■ Task set ■
(a) Revise the nonprofit leadership text between "Therefore, the leader" and "follow your vision.", inclusive, putting "strategic thinker" in place of "visionary thinker".
(b) In the nonprofit leadership text, what are boards increasingly expecting their executives to come forward with?

■ Text extract ■
######
The nonprofit industry, like all others in the wake of the digital revolution, is evolving rapidly. Skills and innate traits that nonprofit leaders used to possess might still be relevant, but they are not what the board is looking for. Nowadays, it’s all about being an inspiring figure by nature, and a born business man.

After all, you should look at a nonprofit as you would any company in need of various types of resources, a steady influx of clients, and a compelling brand identity. Its leader, naturally, should be the person that will help the organization meet its goals, grow over time, and pave the road to a successful future. Here are the five skills every nonprofit leader should possess in the modern marketplace.



Be a visionary thinker

First and foremost, a leadership title should not be confused with a boss title. These have two very different job descriptions. The former will be responsible for devising and effectuating the nonprofit’s long-term vision and goals, while the latter will work directly under to make sure the adequate tactics are in place.

Therefore, the leader needs to be a visionary thinker who will have a set of concrete long-term goals for the organization. In the past, organizational structures would have put the task of defining a vision for the nonprofit into the hands of the board, but nowadays, boards are increasingly expecting of their executives to come forward with a sound vision and a concrete plan. You will, therefore, need to motivate, inspire, and persuade experienced board members to follow your vision.



Have the ability to build a brand

In the modern business world, a company without a brand is just another name in the competitive marketplace that will fail to reach its true potential. The modern consumer needs and wants to do business with a company that portrays a certain set of values, a company they can relate to on a deeper, personal level. You need to be able to build a powerful brand identity.

Chief Branding Officers (CBOs) are instrumental figures in the creation and execution of a strong branding strategy that will capture the attention of the consumer market, inspire them to take action, and aid your cause. To achieve these goals, your brand will need to have an appealing, modern visual identity, it will have to have a set of values portrayed by a comprehensive content marketing strategy, and it will have to have a strong online presence. Remember, brand dissemination is your gateway to the global marketplace, and a means to a solvent future.



Have Knowledge of business and personal finances

Finance management is one of the most important skills a leader of a nonprofit organization should have. For better or worse, every nonprofit will share some common points with traditional commercial businesses, such as the need to secure operating capital. This is why you as a leader need to be on top of personal and business finances at all times.

The problem with running a nonprofit is that leaders oftentimes resort to using their personal finances to kick-start a marketing campaign or bring in new staff members. As a true leader, you might feel inclined to do it, but not at the cost of your own livelihood. That’s why it’s essential to have personal loans as financing option in mind during those early stages of financing your nonprofit, in order to preserve your personal operating capital.

Focus on establishing a stable financial structure with fundraising, grants, and trading, in order to create a comprehensive financial structure for the organization. Keep in mind though, that effectuating these strategies will require an initial investment capital.
######
■ Recorded information ■
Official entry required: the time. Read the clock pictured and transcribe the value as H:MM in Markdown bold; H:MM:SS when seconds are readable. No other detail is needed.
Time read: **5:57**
######
■ Responses by task ■
(a)
Therefore, the leader needs to be a strategic thinker who will have a set of concrete long-term goals for the organization. In the past, organizational structures would have put the task of defining a vision for the nonprofit into the hands of the board, but nowadays, boards are increasingly expecting of their executives to come forward with a sound vision and a concrete plan. You will, therefore, need to motivate, inspire, and persuade experienced board members to follow your vision.

(b) A sound vision and a concrete plan.